Excerpted passage:
--------------------------------
Once advertisers have challenges with business volume, the first item that usually gets reduced is marketing and advertising budget; and all of us, content owners, feed on that budget. That is one major issue.

 

The third challenge should be the World Cup. In the year of the World Cup, a greater part of the budget is spent on football and sports related activities.

 

Nigerian brands, even if they are not necessarily using the football property during the World Cup, tend to do one thing or the other to show support for the Super Eagles or portray themselves as lovers of Nigerians.

 

One of the major passions of Nigerians is football. Because of the World Cup, the bulk of that budget went into sports and football related activities.

 

Generally, our economy is in serious trouble and that is seriously affecting content providers. Beyond content, the only industry that is thriving in 2014 is the political industry. The integrated marketing communications industry is suffering.

 
Digital switch over and challenge facing independent producers

Since the past four to five years, we have all been anticipating the digital switch over. Independent producers are preparing to latch on to the opportunity provided by digital television.

 

Contents will become king by 2015 because then, opportunity for TV stations will be properly defined. It would no longer be the question of a big TV station, it will no longer be about the reach; it is going to be about specifications, content specific TV stations, such as TV stations with entertainment, music, children programming edge.
--------------------------------
Check your understanding:
A) From the passage on Nigerian advertising, return the words from "Contents will become" up to and including "children programming edge.", copied word for word.
B) Answer these questions using the passage on Nigerian advertising:
(i) When advertisers have trouble with business volume, what usually gets cut first?
(ii) Besides content, what is the only industry said to be thriving in 2014?
(iii) By what year will content become king?
C) List each kind of programming edge that the passage on Nigerian advertising gives as an example for content-specific TV stations.
The listing that comes next is separate material and has no tie to the passage on Nigerian advertising.

Given data:
--------------------------------
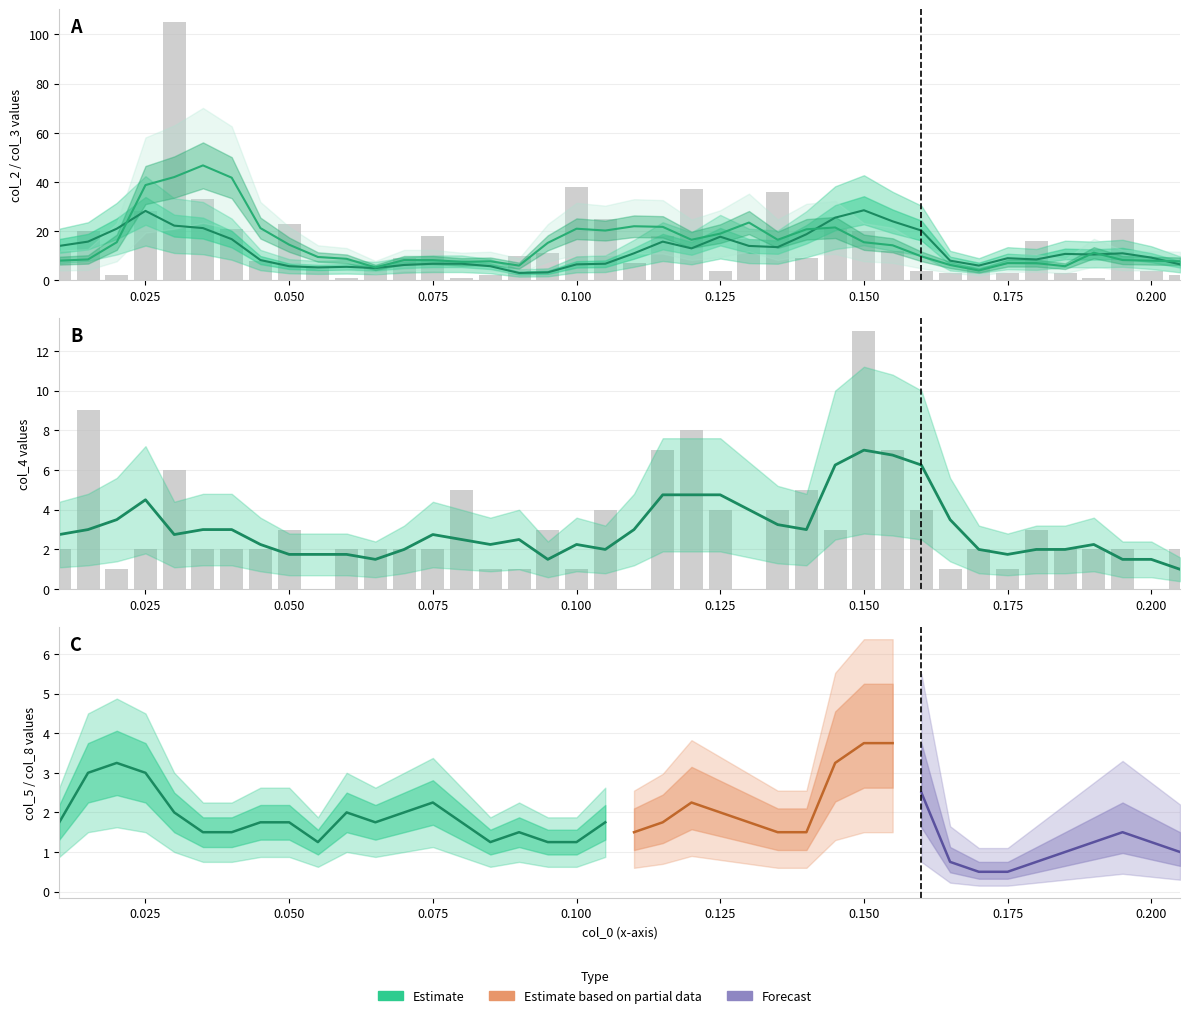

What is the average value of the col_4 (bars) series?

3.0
--------------------------------
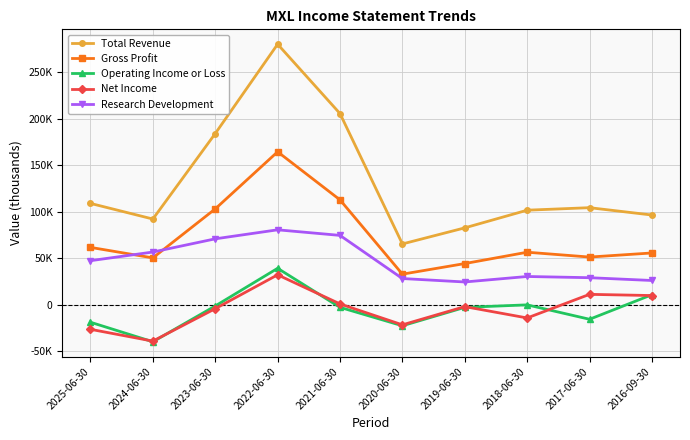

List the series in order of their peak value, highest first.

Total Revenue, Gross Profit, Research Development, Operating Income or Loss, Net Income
--------------------------------
Set of answers:
A)
Contents will become king by 2015 because then, opportunity for TV stations will be properly defined. It would no longer be the question of a big TV station, it will no longer be about the reach; it is going to be about specifications, content specific TV stations, such as TV stations with entertainment, music, children programming edge.

B)
(i) The marketing and advertising budget.
(ii) The political industry.
(iii) 2015.

C)
Entertainment
Music
Children programming